**Raw data**:
Start of Block

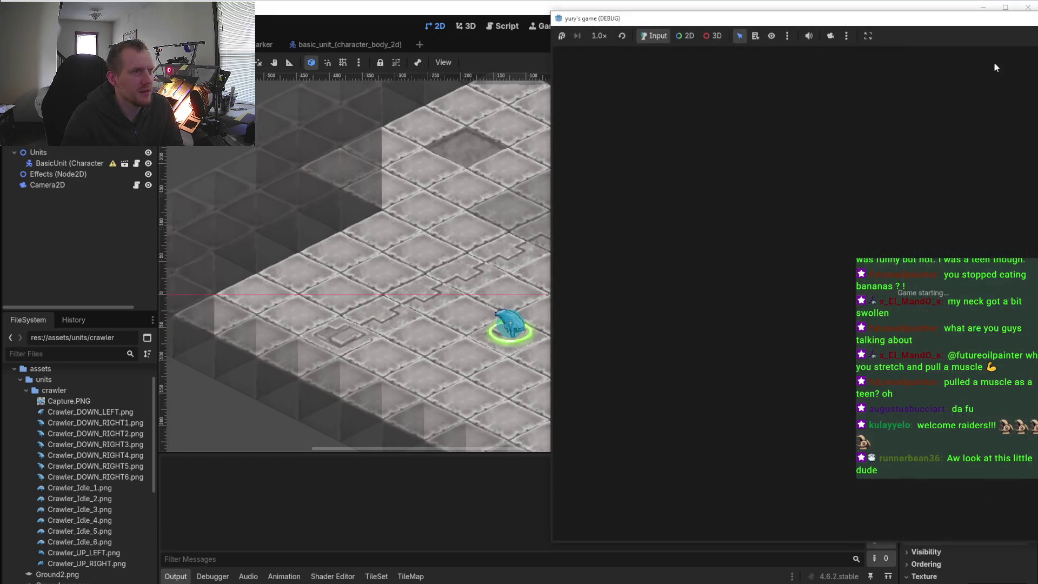
pyautogui.scroll(2, 464, 378)
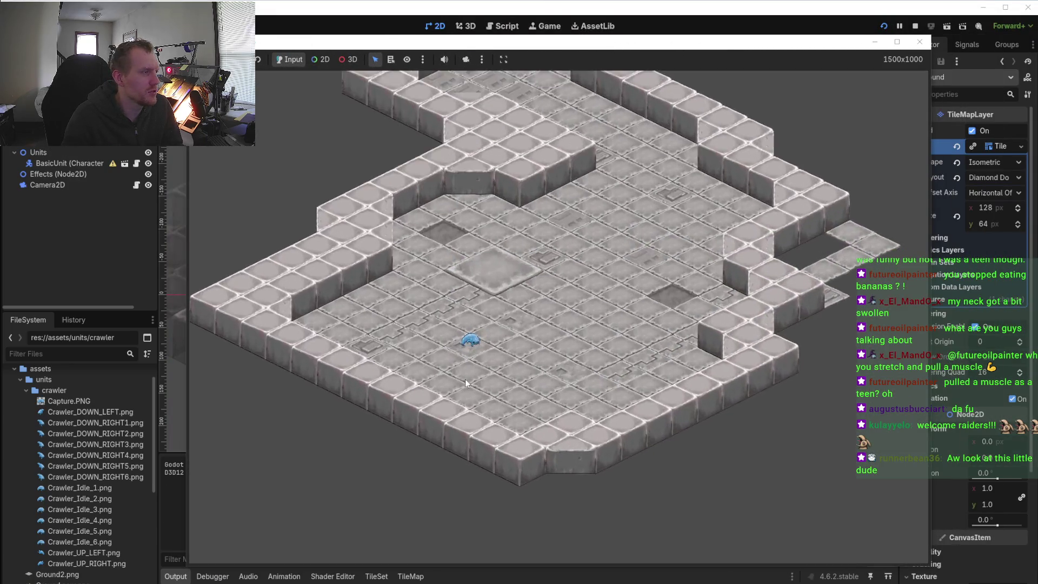
pyautogui.scroll(3, 370, 355)
pyautogui.click(343, 401)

End of Block

**Exercise brief**:
Across the listing above, count the lines that contain the string "scroll" and report the figure alone.

**Written solution**:
2